Money problems can destroy relationships faster than almost anything else. Here are the financial red flags to watch for before you combine finances or make major commitments together.
They avoid money conversations entirely
If someone consistently changes the subject, gets uncomfortable, or refuses to discuss finances at all, that’s a red flag. Adults in serious relationships should be able to talk about money without extreme discomfort.
Too much secrecy about income or spending
While everyone deserves some privacy, extreme secrecy about basic financial information suggests problems. You don’t need to see every bank statement, but knowing approximate income and major financial obligations is normal in serious relationships.
Impulsive spending on big purchases
Watch how they handle larger financial decisions. Do they research major purchases, or do they buy expensive items impulsively? Someone who drops $2,000 on a vacation without discussion might handle shared finances the same way.
No emergency fund despite stable income
If someone has been employed steadily for years but has no emergency savings, ask why. It might indicate poor financial habits, excessive spending, or undisclosed financial obligations.
Frequent money emergencies
Everyone faces unexpected expenses, but if your partner regularly has financial crises—can’t make rent, car gets repossessed, utilities shut off—there might be deeper money management issues.
Significant undisclosed debt
Major debts (student loans, credit cards, car loans) should come up naturally in conversations about the future. Hiding significant debt suggests either shame about money management or intentional deception.

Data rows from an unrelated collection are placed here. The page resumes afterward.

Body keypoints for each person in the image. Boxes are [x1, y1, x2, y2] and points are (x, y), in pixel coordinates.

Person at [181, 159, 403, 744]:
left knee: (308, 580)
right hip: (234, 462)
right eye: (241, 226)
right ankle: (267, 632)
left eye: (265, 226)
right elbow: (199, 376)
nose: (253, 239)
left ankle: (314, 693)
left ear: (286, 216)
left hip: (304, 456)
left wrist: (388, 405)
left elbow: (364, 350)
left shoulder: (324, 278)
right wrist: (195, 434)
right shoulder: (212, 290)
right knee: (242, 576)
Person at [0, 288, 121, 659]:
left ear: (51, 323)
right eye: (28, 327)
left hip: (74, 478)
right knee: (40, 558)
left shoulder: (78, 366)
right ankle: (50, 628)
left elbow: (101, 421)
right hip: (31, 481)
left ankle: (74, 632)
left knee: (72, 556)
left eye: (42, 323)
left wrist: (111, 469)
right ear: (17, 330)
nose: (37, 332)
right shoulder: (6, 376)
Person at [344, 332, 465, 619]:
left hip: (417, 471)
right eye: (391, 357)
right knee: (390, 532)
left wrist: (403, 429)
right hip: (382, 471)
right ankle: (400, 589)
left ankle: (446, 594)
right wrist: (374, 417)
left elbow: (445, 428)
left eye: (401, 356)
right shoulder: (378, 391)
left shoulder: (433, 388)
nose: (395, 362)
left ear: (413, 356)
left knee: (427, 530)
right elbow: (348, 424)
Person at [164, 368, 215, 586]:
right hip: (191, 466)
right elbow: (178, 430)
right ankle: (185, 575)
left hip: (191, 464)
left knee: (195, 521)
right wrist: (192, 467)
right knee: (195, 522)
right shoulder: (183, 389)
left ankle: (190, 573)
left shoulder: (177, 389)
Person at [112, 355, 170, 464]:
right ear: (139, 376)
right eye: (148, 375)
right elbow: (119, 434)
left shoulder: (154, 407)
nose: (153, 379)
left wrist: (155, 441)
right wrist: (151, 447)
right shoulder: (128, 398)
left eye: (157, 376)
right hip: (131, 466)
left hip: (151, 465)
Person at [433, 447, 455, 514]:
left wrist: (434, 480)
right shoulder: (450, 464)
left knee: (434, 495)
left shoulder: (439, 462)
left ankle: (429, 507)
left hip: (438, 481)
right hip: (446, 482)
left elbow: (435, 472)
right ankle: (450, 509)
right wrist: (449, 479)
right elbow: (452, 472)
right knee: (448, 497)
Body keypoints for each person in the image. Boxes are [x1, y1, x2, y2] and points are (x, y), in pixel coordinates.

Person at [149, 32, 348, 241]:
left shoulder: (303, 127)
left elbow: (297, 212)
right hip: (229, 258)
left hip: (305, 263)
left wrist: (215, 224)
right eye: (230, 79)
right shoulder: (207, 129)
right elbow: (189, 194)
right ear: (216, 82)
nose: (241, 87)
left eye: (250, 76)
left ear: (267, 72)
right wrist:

Different money values without compromise
It’s fine to have different approaches to money, but concerning if they can’t understand or respect your perspective. If you value saving and they think you’re “cheap,” or if they value experiences and you think they’re “wasteful,” you need to find middle ground.
Financial dependence without good reason
Adults should generally be financially independent unless there’s a specific reason (disability, caring for children, pursuing education). Someone who can’t or won’t support themselves might expect you to fill that role.
Bad credit due to irresponsibility
Poor credit because of medical debt or job loss is different from poor credit due to missed payments and overspending. Ask about credit history and the reasons behind it.
Pressure to combine finances quickly
Wanting to share expenses or open joint accounts very early in a relationship can be a red flag. This might indicate financial desperation rather than commitment.
Expensive habits they can’t afford
Regularly eating out, shopping, or entertaining beyond their means suggests they might prioritize short-term enjoyment over long-term financial stability.
Borrowing money frequently
If they often ask to borrow money from friends, family, or you—especially early in the relationship—it suggests poor financial planning or living beyond their means.
No financial goals or planning
While not everyone needs detailed financial plans, adults should have some sense of their financial goals and how they plan to achieve them. Complete lack of financial direction can be problematic.
How to address red flags:
- Have direct conversations about concerning behaviors
- Suggest working together on financial planning
- Consider couples financial counseling if you’re serious about the relationship
- Don’t ignore red flags hoping they’ll change
- Protect your own financial stability while being supportive
Remember: people can change financial habits with effort and commitment, but you shouldn’t enter a relationship expecting someone to completely transform their money management. Make decisions based on current reality, not potential changes.